Happy Bunnies

John Pemble

  • BuyIncest and Influence: The Private Life of Bourgeois England by Adam Kuper
    Harvard, 296 pp, £20.95, November 2009, ISBN 978 0 674 03589 8

In Britain privilege still means power, but power no longer means class. The British ruling class is long since dead. Its day was over when neoliberal think tanks dethroned liberal-humanist intellectuals and nobody was any longer interested in how to combine Adam Smith with the Bible, or the rule of the many with the wisdom of the few. Yet literature gives back what history has erased. In fact literature – Galsworthy, Woolf, Waugh, Wodehouse, Nancy Mitford, Compton-Burnett – has made this Victorian hybrid, the ‘ruling class’, so familiar that we forget how brief its existence was. A cross between a gentrified bourgeoisie and a professionalised aristocracy, it ranked as ‘upper-middle’ in the hierarchy of class. Mismanagement of the Crimean War in the 1850s provoked a crisis of confidence in the nation’s leadership, compelling the landed oligarchs to improve their performance and share their power. Politics were gradually democratised; civil service appointments and – eventually – army commissions reserved to merit; the ancient universities opened up to Nonconformists and agnostics. The bourgeoisie took advantage of the opportunities thus created and became a pillar of the establishment. They switched to careers in government service and education; sent their sons to public schools and Oxbridge; patronised the arts and the London Season; and propounded traditional Christian values in highbrow journalism and popular fiction – even when they were racked by religious doubt.

The ruling class ruled because it was clever, because it was well off, and because it hung together. It wore the old school tie, congregated in the Home Counties, kept skeletons in the cupboard and marriage in the family. It covered up Anthony Blunt’s treason just as, a hundred years earlier, it dealt privately with the pederasty of Charles Vaughan. In 1859 Vaughan, headmaster of Harrow, suddenly left in order to accept a much lower-profile job as vicar of Doncaster. Not until 1964, when Phyllis Grosskurth published her biography of John Addington Symonds, was it revealed that Vaughan had resigned in order to avoid prosecution for sexual offences with a pupil. As late as 1955, in his essay ‘The Intellectual Aristocracy’, Noël Annan was writing (probably with a knowing wink at fellow Cambridge dons) that Vaughan had been an exemplary headmaster who had ‘a winning way with boys’. Wide familial networks were created by marriages with cousins, with sisters and brothers of best friends, with sons and daughters of fathers’ friends and associates.
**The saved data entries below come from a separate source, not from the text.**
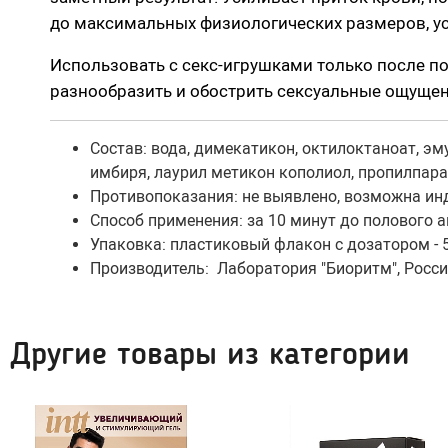
Наса
до максимальных физиологических размеров, ус
Анальные игрушки
Кольца без в
Использовать с секс-игрушками только после п
Пробки, втулки
Кольца и нас
разнообразить и обострить сексуальные ощущен
Цепочки и бусы
Насадки-удл
Со стразами, хвостики
Насадки для 
Состав: вода, димекатикон, октилоктаноат, э
Насадки для двойного проникновения
имбиря, лаурил метикон кополиол, пропилпара
Насадки на п
С вибрацией
Противопоказания: не выявлено, возможна ин
С римминг эффектом
Способ применения: за 10 минут до полового 
Шари
Упаковка: пластиковый флакон с дозатором - 
Массажеры простаты
Производитель: Лаборатория "Биоритм", Росси
Надувные пробки, тоннели
Тренажеры бе
Анальные крюки
Тренажеры с 
С дистанционным управлением
Другие товары из категории
Души, клизмы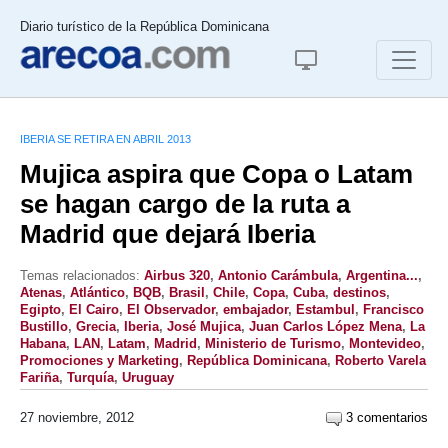
Diario turístico de la República Dominicana
IBERIA SE RETIRA EN ABRIL 2013
Mujica aspira que Copa o Latam
se hagan cargo de la ruta a
Madrid que dejará Iberia
Temas relacionados:
Airbus 320
,
Antonio Carámbula
,
Argentina...
,
Atenas
,
Atlántico
,
BQB
,
Brasil
,
Chile
,
Copa
,
Cuba
,
destinos
,
Egipto
,
El Cairo
,
El Observador
,
embajador
,
Estambul
,
Francisco
Bustillo
,
Grecia
,
Iberia
,
José Mujica
,
Juan Carlos López Mena
,
La
Habana
,
LAN
,
Latam
,
Madrid
,
Ministerio de Turismo
,
Montevideo
,
Promociones y Marketing
,
República Dominicana
,
Roberto Varela
Fariña
,
Turquía
,
Uruguay
27 noviembre, 2012
3 comentarios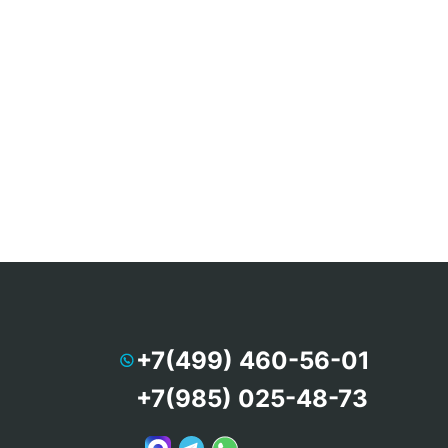
+7(499) 460-56-01
+7(985) 025-48-73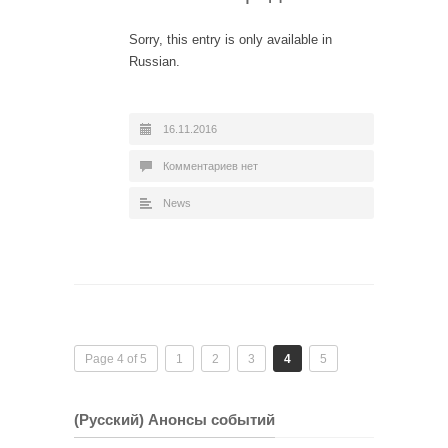
Sorry, this entry is only available in
Russian.
16.11.2016
Комментариев нет
News
Page 4 of 5
1
2
3
4
5
(Русский) Анонсы событий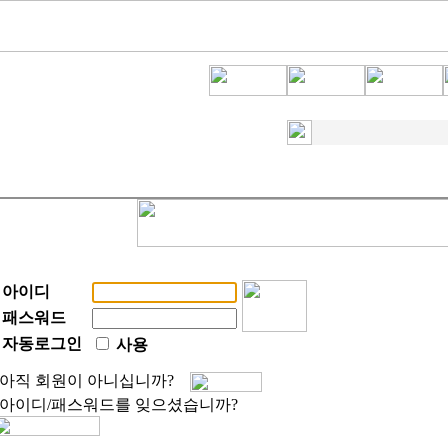
아이디
패스워드
자동로그인
사용
아직 회원이 아니십니까?
아이디/패스워드를 잊으셨습니까?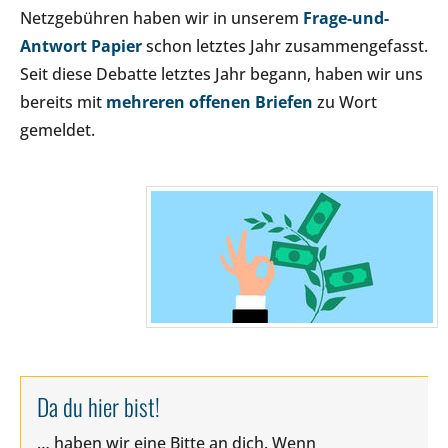
Netzgebühren haben wir in unserem
Frage-und-
Antwort Papier
schon letztes Jahr zusammengefasst.
Seit diese Debatte letztes Jahr begann, haben wir uns
bereits mit
mehreren
offenen Briefen
zu Wort
gemeldet.
Da du hier bist!
… haben wir eine Bitte an dich. Wenn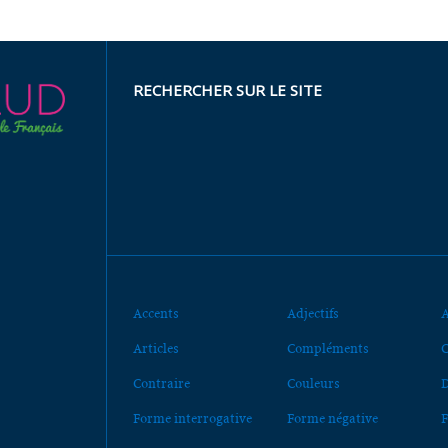
RECHERCHER SUR LE SITE
Accents
Adjectifs
A
Articles
Compléments
C
Contraire
Couleurs
D
Forme interrogative
Forme négative
F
Extended families coalesced into clans, the clans coalesced into a class, and for a few generations the class steered British history the way it wanted it to go. Everyone who was anyone seems to have been related in some degree to almost everyone else who was anyone. In The Road to Wigan Pier, George Orwell complained that in certain parts of southern England in the 1930s you couldn’t throw a brick without hitting the niece of a bishop. He might have added that a bishop’s niece couldn’t throw a brick without hitting a great-aunt who was a big noise – or a second cousin who was an even bigger one.